The final project is a chance for students to gain deeper insight into some aspect of NLP. This can be in the form of dataset creation (annotation of new resources), linguistic investigation (using NLP software and basic statistics), or reproductions of existing NLP methods, among others. All projects must follow reproducible research guidelines.
Presentation
The alloted time is 20 minutes for the presentation and 10-15 minutes for Q&A. There is no template and you may use any software you would like to present, including using a Jupyter notebook. Please note that you need an (full-size) HDMI port or adapter if you would like to use your own computer.
Structure
Each presentation should give a quick overview of natural language processing techniques or linguistic knowledge needed for your colleagues to follow along.

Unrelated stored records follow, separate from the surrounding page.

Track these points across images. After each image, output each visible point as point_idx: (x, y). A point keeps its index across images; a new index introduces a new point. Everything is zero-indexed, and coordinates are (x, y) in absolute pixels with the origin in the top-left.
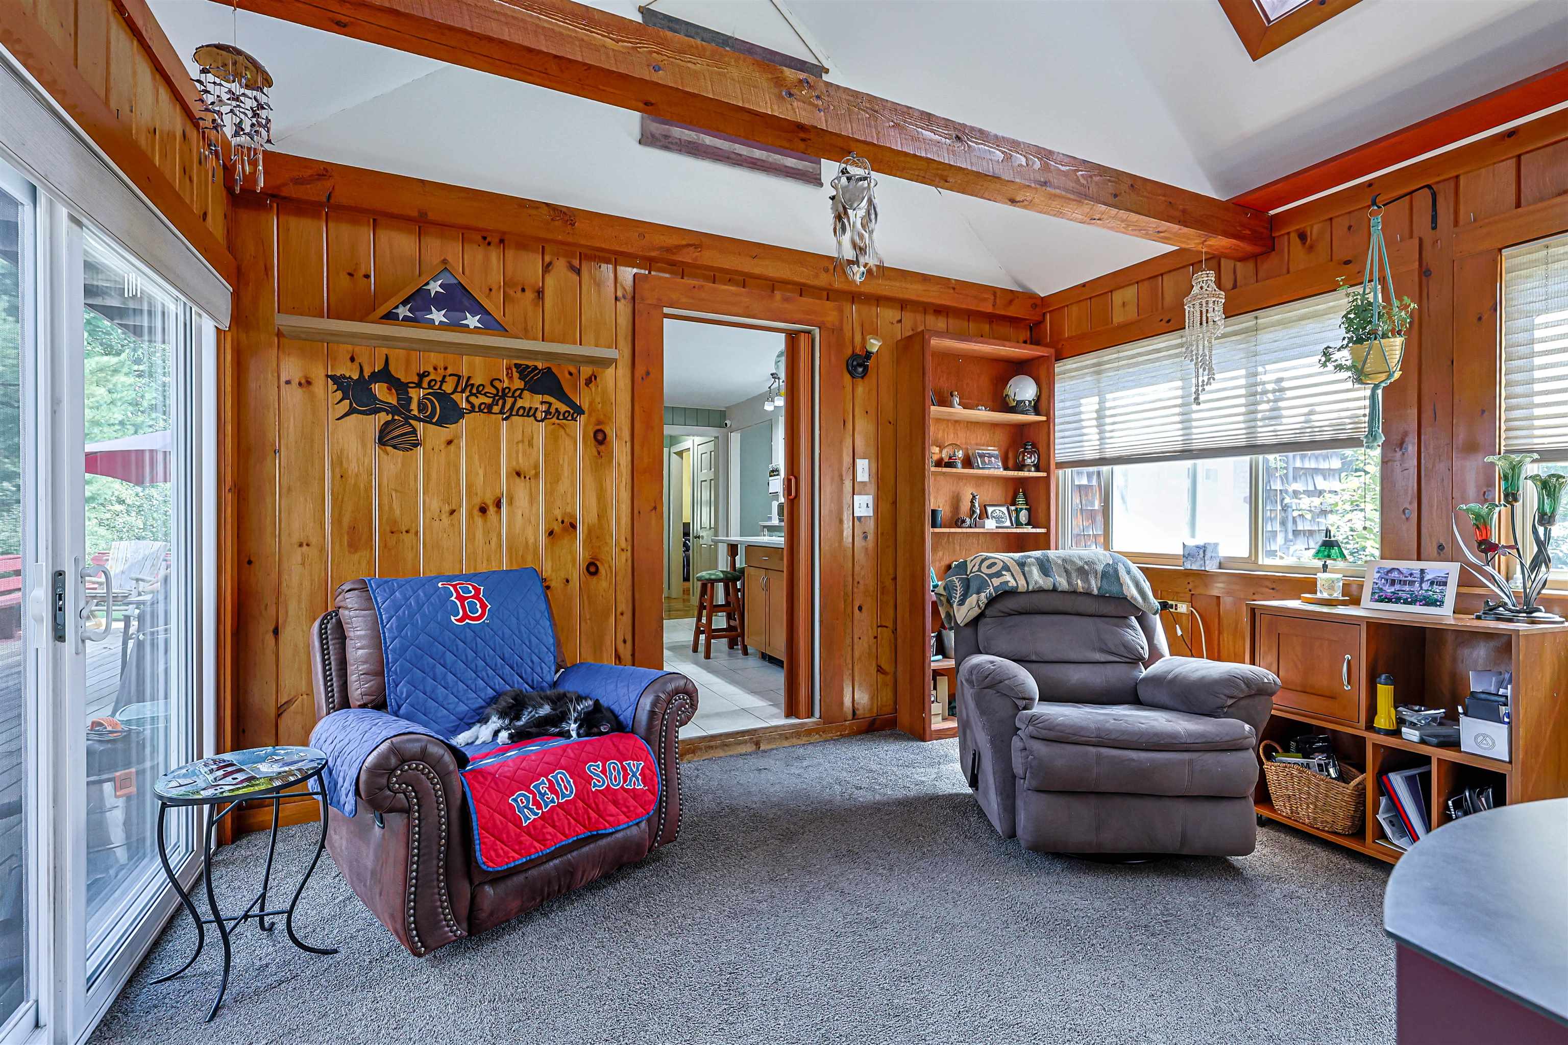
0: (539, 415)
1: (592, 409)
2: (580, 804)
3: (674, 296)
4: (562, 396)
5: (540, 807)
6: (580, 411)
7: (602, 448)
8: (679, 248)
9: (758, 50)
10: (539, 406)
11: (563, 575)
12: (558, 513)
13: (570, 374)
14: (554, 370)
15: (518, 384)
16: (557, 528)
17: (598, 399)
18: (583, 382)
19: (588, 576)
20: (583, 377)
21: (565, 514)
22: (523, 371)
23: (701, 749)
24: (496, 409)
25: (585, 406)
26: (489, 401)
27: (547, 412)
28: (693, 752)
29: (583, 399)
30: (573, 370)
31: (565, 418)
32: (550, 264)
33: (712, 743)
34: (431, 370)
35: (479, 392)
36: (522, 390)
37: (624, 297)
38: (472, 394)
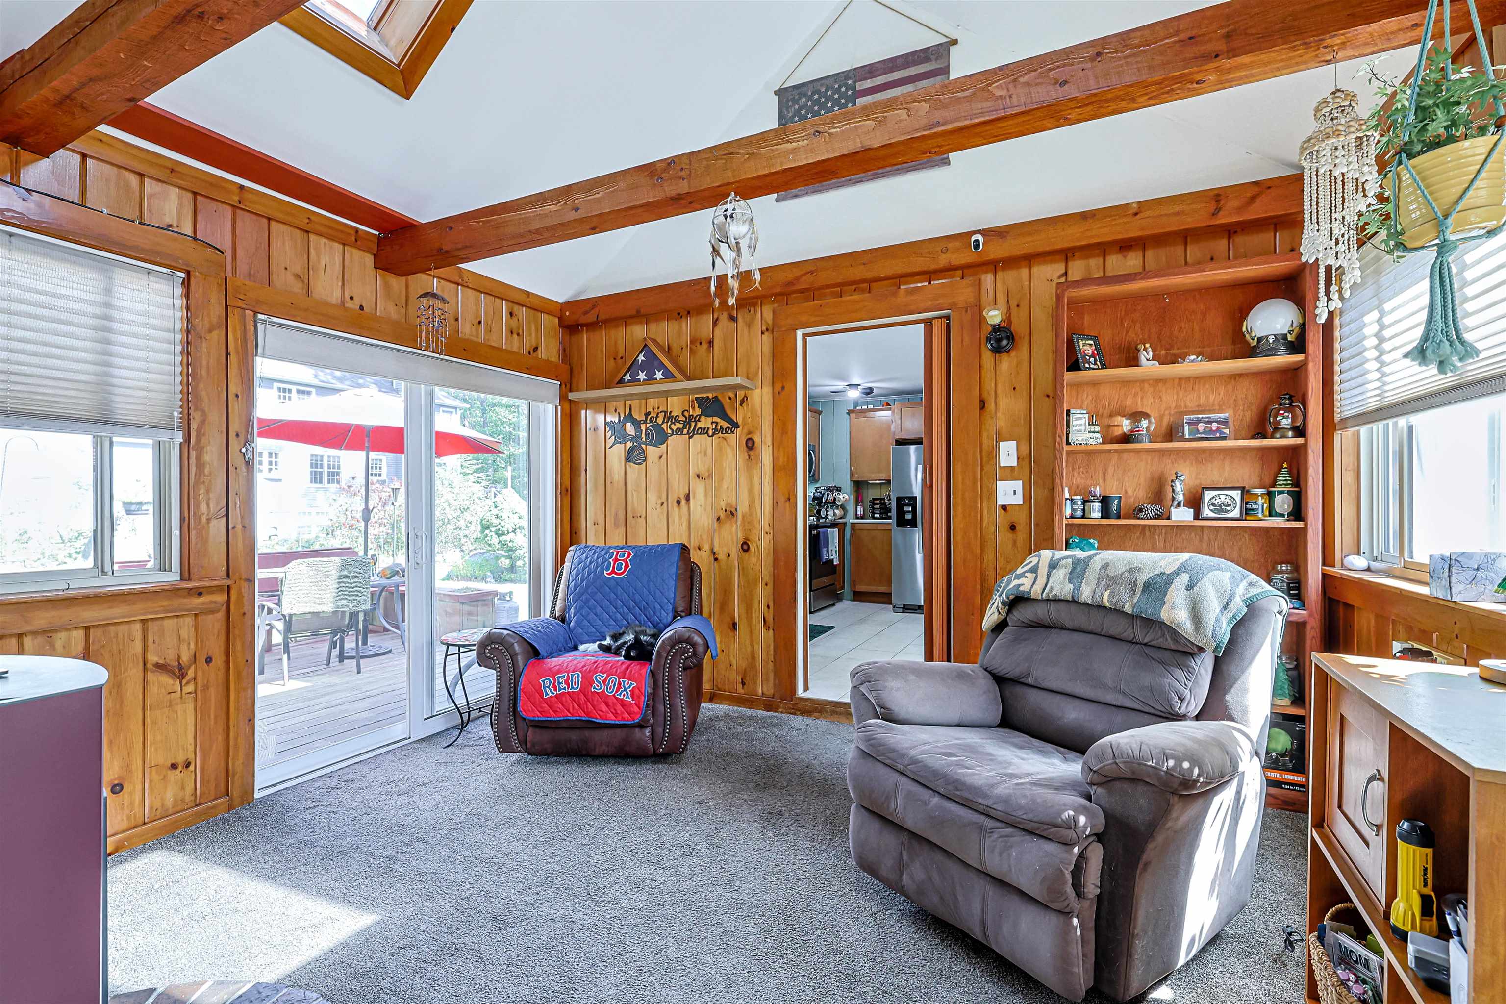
0: (710, 433)
1: (745, 423)
2: (582, 697)
3: (804, 318)
4: (725, 417)
5: (556, 690)
6: (736, 425)
7: (751, 453)
8: (798, 279)
9: (877, 65)
10: (710, 425)
11: (725, 550)
12: (723, 504)
13: (730, 398)
14: (720, 397)
15: (698, 412)
16: (722, 515)
17: (749, 414)
18: (738, 403)
19: (743, 554)
20: (739, 399)
21: (727, 505)
22: (702, 402)
23: (827, 712)
24: (685, 431)
25: (740, 423)
26: (681, 426)
27: (715, 429)
28: (820, 712)
29: (739, 416)
30: (732, 396)
31: (727, 433)
32: (717, 319)
33: (837, 709)
34: (651, 410)
35: (676, 421)
36: (700, 416)
37: (767, 330)
38: (672, 423)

Please follow the reproducible research guidelines for how to organize your project.
Report
Based on your presentation, please hand in a report and data/program (if applicable) on the last day of class (2/4). Report format is decided on a case-by-case basis after consultation with instructor (Jupyter notebook is commonly accepted).